Why lawyers keep walking away

Legal analysts see a pattern: high-profile advocates collide with the tribunal’s strict clocks, then step aside rather than risk malpractice claims. Pedro Delille quit for similar reasons last year, blaming what he called an “insurmountable climate” between the bench and the defence. Each departure forces a reset that opponents label a stalling tactic and supporters frame as a constitutional necessity when adequate preparation time is denied.

The ticking clock and the 300 000-page labyrinth

At the heart of the dispute is scale. The indictment runs to more pages than Portugal’s entire Civil Code. Prosecutors enjoyed months to craft their case; the defence, the judge insists, needs far less because most evidence has already been picked over during pre-trial hearings. Sócrates counters that compressing the schedule breaches Article 6 of the European Convention on Human Rights, which promises enough time and means to prepare. The tension illustrates how mega-trials test the limits of classic courtroom logistics.

Potential replacements: who would dare?

Names circulating in Lisbon cafés range from seasoned white-collar specialist Paulo Sa e Cunha to rising criminal litigator Inês Franco, yet no candidate has stepped forward publicly. Any volunteer inherits a file that fills an archive room and a client determined to litigate every procedural turn. Senior lawyers quietly admit the brief is “career-defining, or career-ending”.

International complaints raise the stakes

While hunting for local counsel, Sócrates has activated a foreign legal front. Belgian lawyers last week lodged a fresh submission before the ECHR and alerted the UN in Geneva, arguing that Portugal’s judiciary shows a “double standard” by granting the prosecution generous timelines while rushing the defence. Such petitions rarely halt domestic trials, yet they pile symbolic pressure on Lisbon’s courts and could translate into damages later.
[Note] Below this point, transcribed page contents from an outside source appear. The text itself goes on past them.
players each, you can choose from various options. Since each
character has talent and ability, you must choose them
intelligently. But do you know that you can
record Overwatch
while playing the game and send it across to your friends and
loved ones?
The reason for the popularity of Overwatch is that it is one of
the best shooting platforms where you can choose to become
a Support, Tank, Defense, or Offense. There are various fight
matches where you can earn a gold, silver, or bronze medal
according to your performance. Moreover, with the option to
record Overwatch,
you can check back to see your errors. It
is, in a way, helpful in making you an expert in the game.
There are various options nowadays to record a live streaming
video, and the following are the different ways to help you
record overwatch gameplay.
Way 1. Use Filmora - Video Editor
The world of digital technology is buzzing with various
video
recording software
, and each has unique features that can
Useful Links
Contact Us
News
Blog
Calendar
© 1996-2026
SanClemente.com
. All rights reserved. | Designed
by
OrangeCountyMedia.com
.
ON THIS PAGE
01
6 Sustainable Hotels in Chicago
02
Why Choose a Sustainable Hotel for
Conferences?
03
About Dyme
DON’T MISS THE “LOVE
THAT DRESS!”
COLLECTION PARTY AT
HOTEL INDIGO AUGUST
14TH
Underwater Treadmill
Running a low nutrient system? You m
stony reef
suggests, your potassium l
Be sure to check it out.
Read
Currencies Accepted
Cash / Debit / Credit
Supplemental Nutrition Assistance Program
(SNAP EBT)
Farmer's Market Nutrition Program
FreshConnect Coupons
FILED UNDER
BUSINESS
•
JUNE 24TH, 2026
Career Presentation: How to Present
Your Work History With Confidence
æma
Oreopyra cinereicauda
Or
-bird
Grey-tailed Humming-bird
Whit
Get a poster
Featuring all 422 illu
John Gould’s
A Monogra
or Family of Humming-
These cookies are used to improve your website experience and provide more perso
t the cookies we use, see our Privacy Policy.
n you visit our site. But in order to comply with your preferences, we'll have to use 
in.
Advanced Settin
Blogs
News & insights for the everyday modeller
What comes next for Portuguese taxpayers

Judge Susana Seca has given the former leader until the end of the month to name a new attorney. If he fails, Velho’s court-appointed mandate becomes permanent, potentially triggering a wave of appeals and, in practical terms, still more hearings about hearings. Citizens footing the bill are left to wonder whether the marathon case will advance before the statute of limitations erodes key charges. For now, the only certainty is that Portugal’s most watched legal saga has added another chapter — and another lawyer-shaped cliff-hanger.